The Animal Model of Human Disease – A Core Concept of Medical Research: Historical Origins, Significant Manifestations and some Implications
The study of animal models of human diseases is an essential method of biomedical research used to understand disease mechanisms and to develop effective interventions. The underlying idea is that phenomena and processes observed in laboratory experiments on suitable animal models may be used to predict intended effects and hazards of interventions in humans. The knowledge derived from such laboratory experiments is claimed to be highly valid. Nevertheless, the final transfer of such knowledge from the animal model to human beings to start clinical trials is associated with some risk, as regular cases of massive failure document. The lecture will describe three exemplary historical cases of such failure and look into various types of explanations of the involved actors.

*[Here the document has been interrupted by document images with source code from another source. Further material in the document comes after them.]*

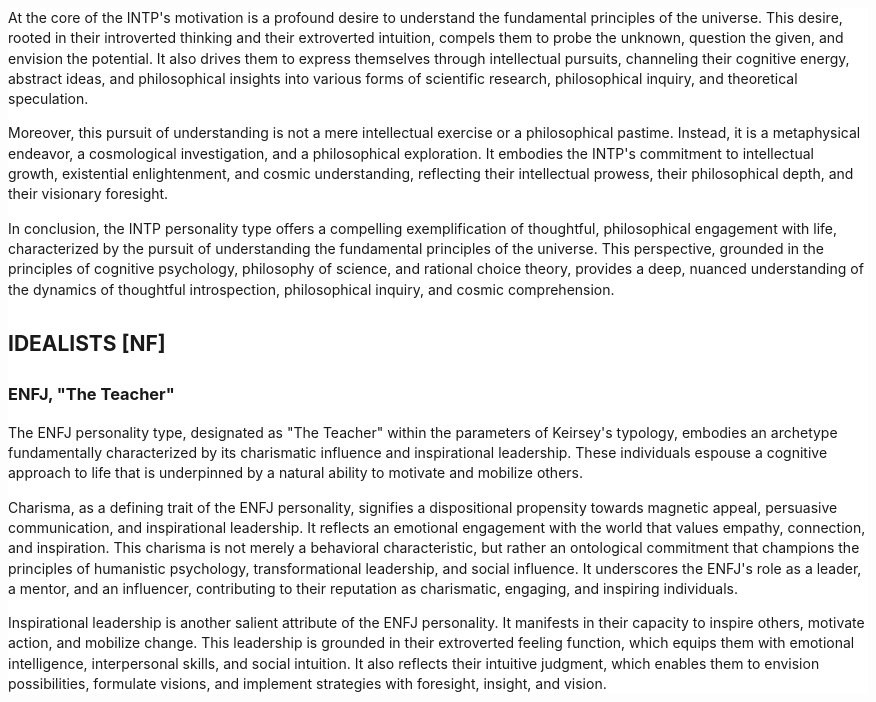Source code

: At the core of the INTP's motivation is a profound desire to understand
the fundamental principles of the universe. This desire, rooted in their
introverted thinking and their extroverted intuition, compels them to
probe the unknown, question the given, and envision the potential. It
also drives them to express themselves through intellectual pursuits,
channeling their cognitive energy, abstract ideas, and philosophical
insights into various forms of scientific research, philosophical
inquiry, and theoretical speculation.

Moreover, this pursuit of understanding is not a mere intellectual
exercise or a philosophical pastime. Instead, it is a metaphysical
endeavor, a cosmological investigation, and a philosophical exploration.
It embodies the INTP's commitment to intellectual growth, existential
enlightenment, and cosmic understanding, reflecting their intellectual
prowess, their philosophical depth, and their visionary foresight.

In conclusion, the INTP personality type offers a compelling
exemplification of thoughtful, philosophical engagement with life,
characterized by the pursuit of understanding the fundamental principles
of the universe. This perspective, grounded in the principles of
cognitive psychology, philosophy of science, and rational choice theory,
provides a deep, nuanced understanding of the dynamics of thoughtful
introspection, philosophical inquiry, and cosmic comprehension.

## IDEALISTS \[NF\]

### ENFJ, "The Teacher"

The ENFJ personality type, designated as "The Teacher" within the
parameters of Keirsey's typology, embodies an archetype fundamentally
characterized by its charismatic influence and inspirational leadership.
These individuals espouse a cognitive approach to life that is
underpinned by a natural ability to motivate and mobilize others.

Charisma, as a defining trait of the ENFJ personality, signifies a
dispositional propensity towards magnetic appeal, persuasive
communication, and inspirational leadership. It reflects an emotional
engagement with the world that values empathy, connection, and
inspiration. This charisma is not merely a behavioral characteristic,
but rather an ontological commitment that champions the principles of
humanistic psychology, transformational leadership, and social
influence. It underscores the ENFJ's role as a leader, a mentor, and an
influencer, contributing to their reputation as charismatic, engaging,
and inspiring individuals.

Inspirational leadership is another salient attribute of the ENFJ
personality. It manifests in their capacity to inspire others, motivate
action, and mobilize change. This leadership is grounded in their
extroverted feeling function, which equips them with emotional
intelligence, interpersonal skills, and social intuition. It also
reflects their intuitive judgment, which enables them to envision
possibilities, formulate visions, and implement strategies with
foresight, insight, and vision.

Following this, the origins of the idea of an animal model of human disease in the laboratory of Julius Cohnheim (Breslau) in the mid-19th century will be reconstructed. Cohnheim’s explicit reservations will be employed to better understand the intrinsic limitations of the concept and its precarious validity. In conclusion, the concept of the animal model is used to draw attention to scientists’ strategies of turning precarious (“weak”) into “strong” knowledge.